I have just passed the 4 week point. This surgery has been emotionally hard and physically. 

I stopped taking the pain meds prescribed, didn't like the effects, I also would over do and make the pain worse.

Through this surgery, I have struggled with the what ifs and fears. To the point that my anxiety and depression effected me. 
Jesus never turned away. Jesus spoke loudly! 

At the surgeon I was whining over the depression and anxiety. Dr said you DO NOT need those meds. Only thing you need is to be back in church being thankful and praising. 
  Dr didn't know I wasn't attending...
I heard I went...that morning worship song blood of Jesus white as snow. 
In Sunday school, another reminder. Reflect back on all Jesus has all ready done.
Jesus has done so much, he has provided all...

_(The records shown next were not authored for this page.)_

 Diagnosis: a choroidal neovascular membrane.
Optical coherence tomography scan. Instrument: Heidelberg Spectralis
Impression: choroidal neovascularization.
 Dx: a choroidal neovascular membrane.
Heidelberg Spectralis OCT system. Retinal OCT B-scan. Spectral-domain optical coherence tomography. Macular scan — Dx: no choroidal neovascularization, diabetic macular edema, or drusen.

I haven't forgotten what He has done. I am struggling with trust....not knowing our Lords plan. I know mine and His doesn't always match. I beg Him allow me to be cancer free, allow me to live life with my children, allow me to be here for them as they grow into adults, marry have children. Allow me to be a grandma.....

Working on regaining total faith and trust. HIS WORKS DO SHOW HIS LOVE!!!!


Saturday, October 3, 2015

One week post surgery.

Well the surgeon wouldn't let me wait he made me go in Sept 24, to have my lower right lung lobe removed. 
  It was a good thing that the surgeon didn't let me put off. The tumor had doubled again. April it is 4 mm and stable, at August 30 scan it was 9mm x 5mm, and on Sept 24, 1.5x1x1 cm.
The tumor woke with vengeance.
Pathology report showed no lymph node involvement still. Praise God!!! 
  All I can do is pray that the second chemo worked killing any radical cells floating around my body. Since none of the dr can explain how it is metastasising without lymph nodes involvement. 
   God knows and he can heal it and make it all come to an end. 
   I will not be having chemo again, mentally, emotionally I can't handle it a third time. Plus all markers are clean, so doctor says we just watch and pray.

     Meantime, my rib cage hates me the area at the bottom of my ribs feels like I have been beaten, kicked and run over. 
The huge incision is closed and is healing nice the tube hole is almost closed. Most of the healing over the next two months is internal. The scars on the other hand are constant reminders of this battle. There are you on your way home days they make be feel like an fighter and survivor, other days I cry over them at what I have had to do.

Right now I am in between the not completely bed ridden but not completely able to do. Most aggravating for me because I want to get back into living.